Between the line containing "Rendered at 2001 by 1125 pixels." and the line containing "Identify the document" lies a run of lines; give that run again exactly, with both of those lines, and nothing else from the entries below.

Available records:
###

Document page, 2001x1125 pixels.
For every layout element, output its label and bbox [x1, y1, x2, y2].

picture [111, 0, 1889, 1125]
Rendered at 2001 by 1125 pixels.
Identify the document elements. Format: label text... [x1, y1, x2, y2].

###

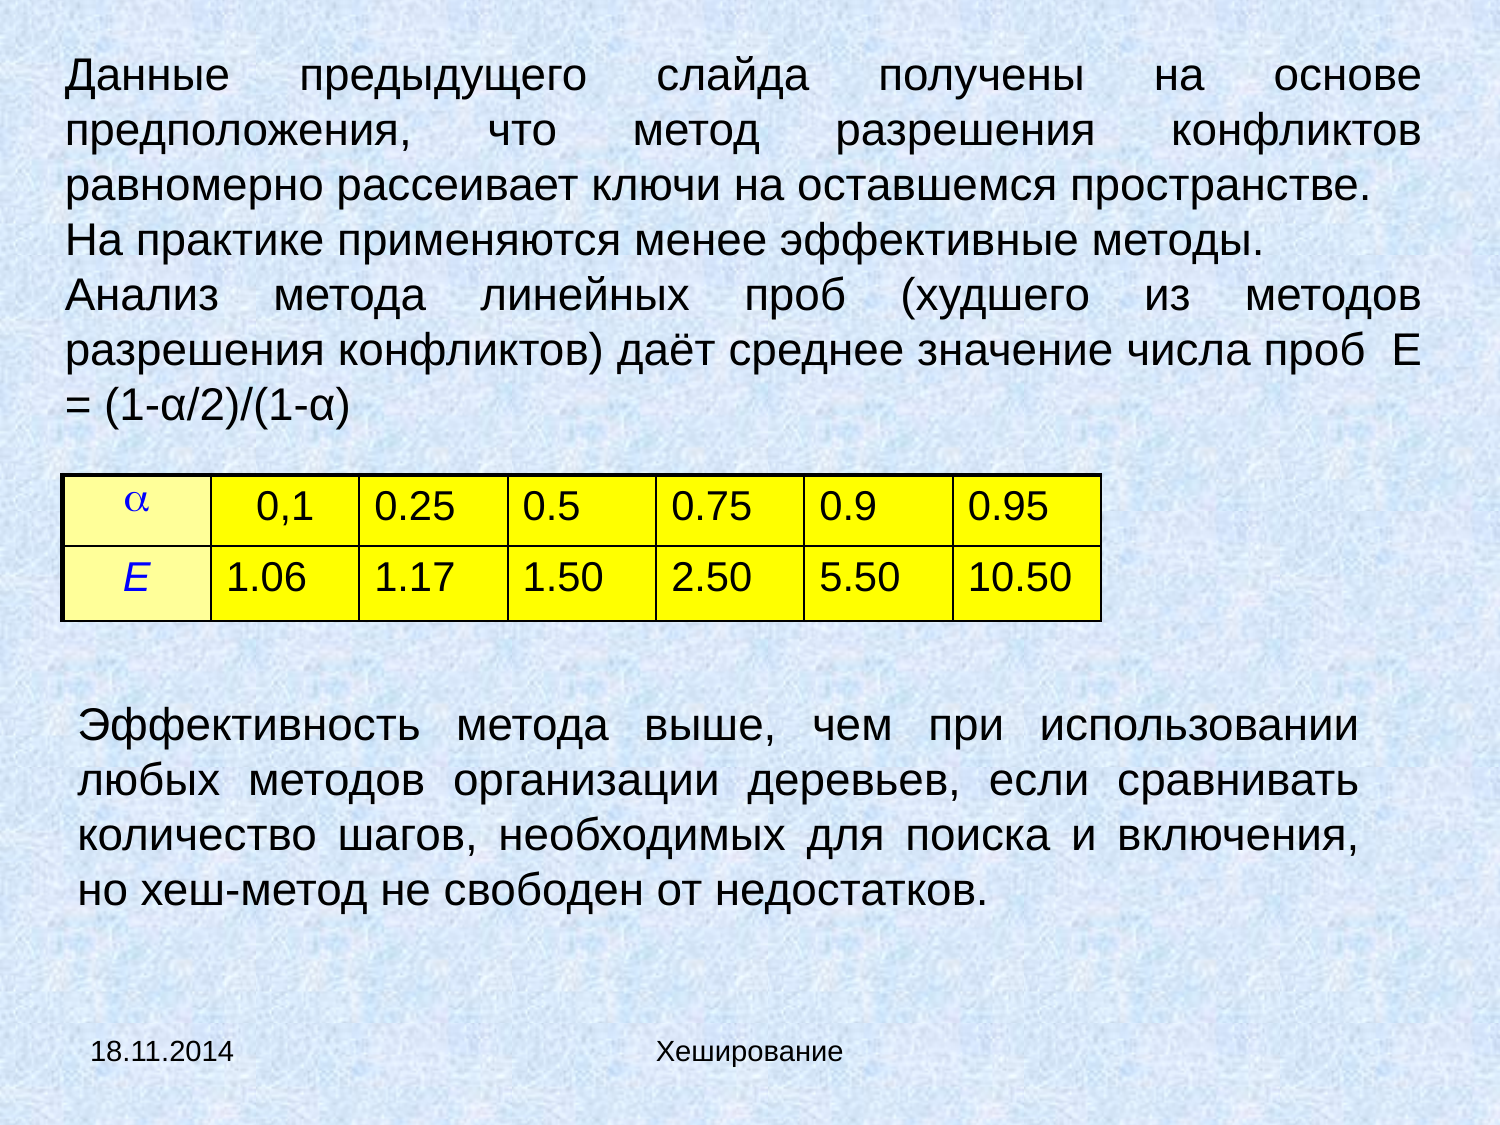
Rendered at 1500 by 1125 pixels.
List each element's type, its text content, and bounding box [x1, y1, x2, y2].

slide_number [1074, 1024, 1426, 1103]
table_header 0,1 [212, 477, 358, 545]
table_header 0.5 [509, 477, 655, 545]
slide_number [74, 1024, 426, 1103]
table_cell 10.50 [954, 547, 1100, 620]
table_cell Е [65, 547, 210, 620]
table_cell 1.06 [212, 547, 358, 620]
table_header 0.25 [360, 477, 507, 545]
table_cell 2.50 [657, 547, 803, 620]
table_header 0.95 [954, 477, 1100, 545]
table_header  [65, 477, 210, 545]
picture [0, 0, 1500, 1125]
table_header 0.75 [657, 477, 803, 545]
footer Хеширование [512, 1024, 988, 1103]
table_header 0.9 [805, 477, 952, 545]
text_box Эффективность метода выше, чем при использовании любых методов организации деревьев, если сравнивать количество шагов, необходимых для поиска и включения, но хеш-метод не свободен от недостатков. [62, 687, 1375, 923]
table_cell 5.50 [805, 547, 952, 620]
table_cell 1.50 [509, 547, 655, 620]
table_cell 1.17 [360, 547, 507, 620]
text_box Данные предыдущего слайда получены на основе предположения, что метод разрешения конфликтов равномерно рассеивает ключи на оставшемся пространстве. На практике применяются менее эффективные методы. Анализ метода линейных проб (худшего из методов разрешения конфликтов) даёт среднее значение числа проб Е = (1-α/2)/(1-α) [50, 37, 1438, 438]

###

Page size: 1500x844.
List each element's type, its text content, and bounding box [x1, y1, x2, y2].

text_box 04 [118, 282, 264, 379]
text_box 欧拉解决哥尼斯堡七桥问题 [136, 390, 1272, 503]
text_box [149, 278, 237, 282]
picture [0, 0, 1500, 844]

###

Solution to this exercise:
Rendered at 2001 by 1125 pixels.
Identify the document elements. Format: label text... [x1, y1, x2, y2].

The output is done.